■ **Aim of the exercise**
Output all the records word for word. Drop the pictures.

■ **Source information**
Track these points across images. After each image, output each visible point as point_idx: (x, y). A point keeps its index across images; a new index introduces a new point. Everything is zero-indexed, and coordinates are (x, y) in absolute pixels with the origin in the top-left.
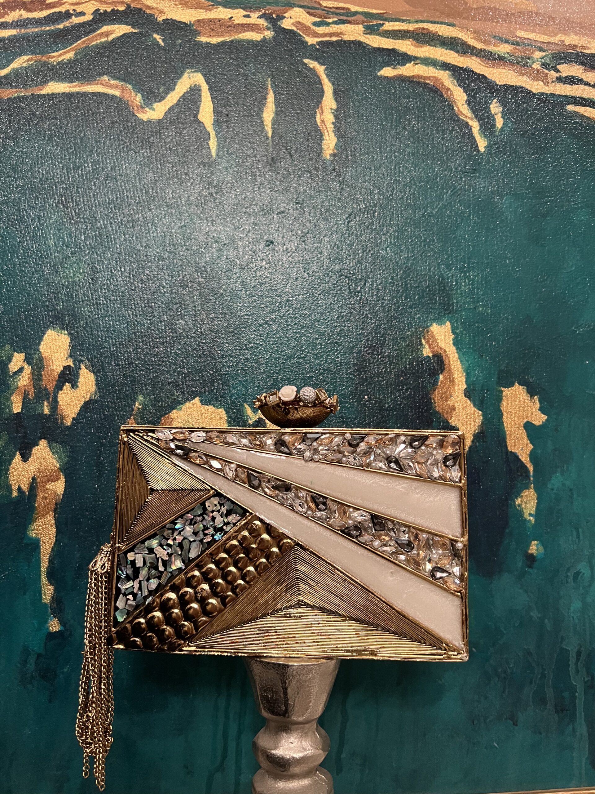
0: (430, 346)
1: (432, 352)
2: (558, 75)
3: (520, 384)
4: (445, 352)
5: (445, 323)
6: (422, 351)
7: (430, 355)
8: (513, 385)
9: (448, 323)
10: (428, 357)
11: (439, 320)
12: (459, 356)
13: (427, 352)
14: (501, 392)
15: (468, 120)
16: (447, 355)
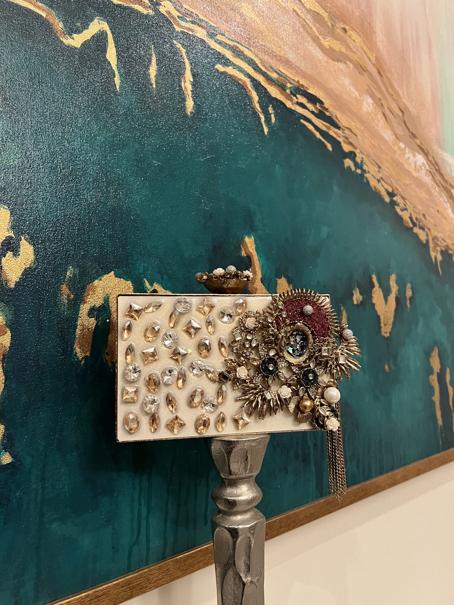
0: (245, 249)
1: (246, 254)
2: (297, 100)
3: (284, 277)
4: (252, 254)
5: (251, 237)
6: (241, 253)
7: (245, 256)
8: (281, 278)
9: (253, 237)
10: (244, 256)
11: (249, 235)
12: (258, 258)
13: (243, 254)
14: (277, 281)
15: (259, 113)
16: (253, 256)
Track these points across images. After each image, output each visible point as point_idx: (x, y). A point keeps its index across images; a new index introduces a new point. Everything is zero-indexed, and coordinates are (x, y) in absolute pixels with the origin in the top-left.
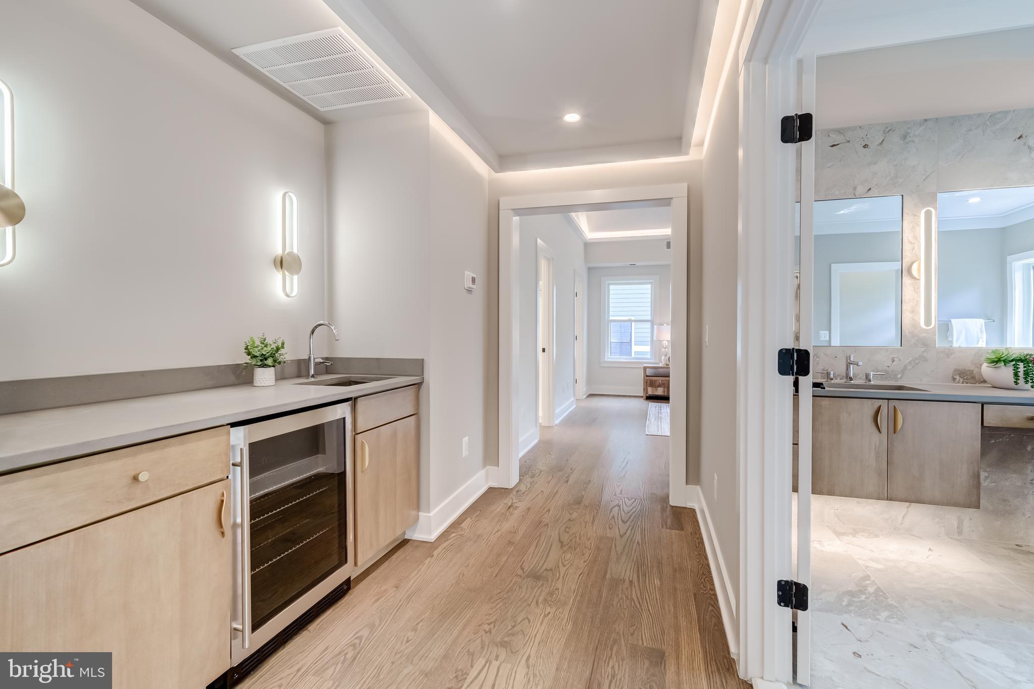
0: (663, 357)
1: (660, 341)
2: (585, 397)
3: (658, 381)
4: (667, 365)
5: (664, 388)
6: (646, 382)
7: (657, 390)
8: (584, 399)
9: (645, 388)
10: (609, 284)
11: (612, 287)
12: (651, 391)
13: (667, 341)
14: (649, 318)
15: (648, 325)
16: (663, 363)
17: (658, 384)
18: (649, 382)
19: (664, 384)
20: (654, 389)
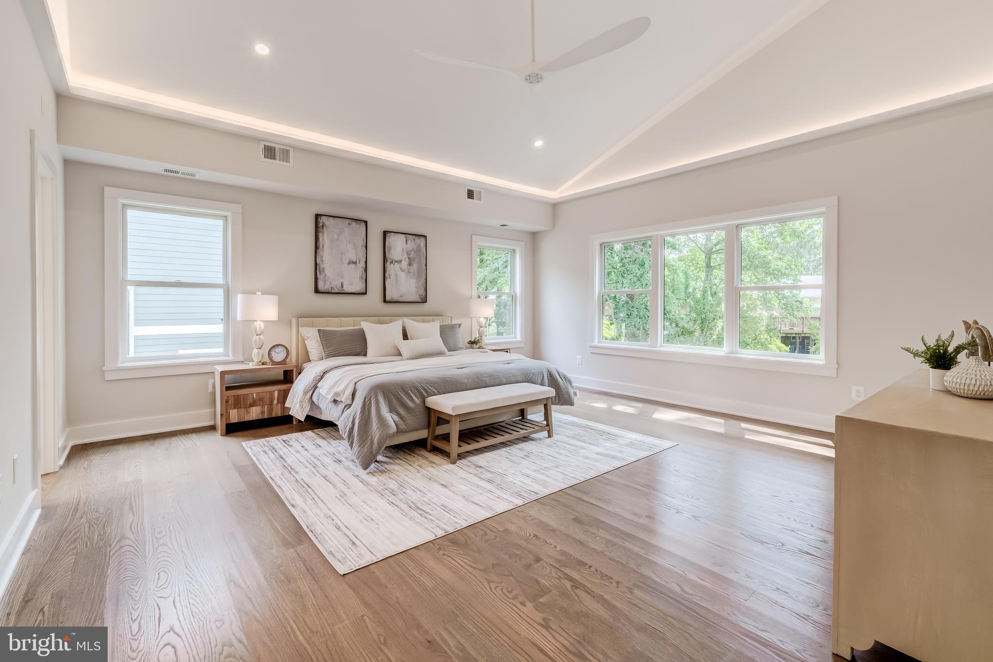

■ **Problem solution**
Track these points across images. After each image, output each visible point as point_idx: (x, y). A point keeps its index across images; a new index introduces a new point. Everything is zero-indexed, and coordinates are (x, y) in absolute pixels with the origin in the top-left.
0: (430, 346)
1: (432, 352)
2: (558, 75)
3: (520, 384)
4: (445, 352)
5: (445, 323)
6: (422, 351)
7: (430, 355)
8: (513, 385)
9: (448, 323)
10: (428, 357)
11: (439, 320)
12: (459, 356)
13: (427, 352)
14: (501, 392)
15: (468, 120)
16: (447, 355)
0: (245, 249)
1: (246, 254)
2: (297, 100)
3: (284, 277)
4: (252, 254)
5: (251, 237)
6: (241, 253)
7: (245, 256)
8: (281, 278)
9: (253, 237)
10: (244, 256)
11: (249, 235)
12: (258, 258)
13: (243, 254)
14: (277, 281)
15: (259, 113)
16: (253, 256)
Track these points across images. After each image, output each visible point as point_idx: (x, y). A point keeps its index across images; a new index introduces a new point. Everything is zero-indexed, and coordinates are (x, y) in absolute pixels with the origin in the top-left.
0: (663, 357)
1: (660, 341)
2: (585, 397)
3: (658, 381)
4: (667, 365)
5: (664, 388)
6: (646, 382)
7: (657, 390)
8: (584, 399)
9: (645, 388)
10: (609, 284)
11: (612, 287)
12: (651, 391)
13: (667, 341)
14: (649, 318)
15: (648, 325)
16: (663, 363)
17: (658, 384)
18: (649, 382)
19: (664, 384)
20: (654, 389)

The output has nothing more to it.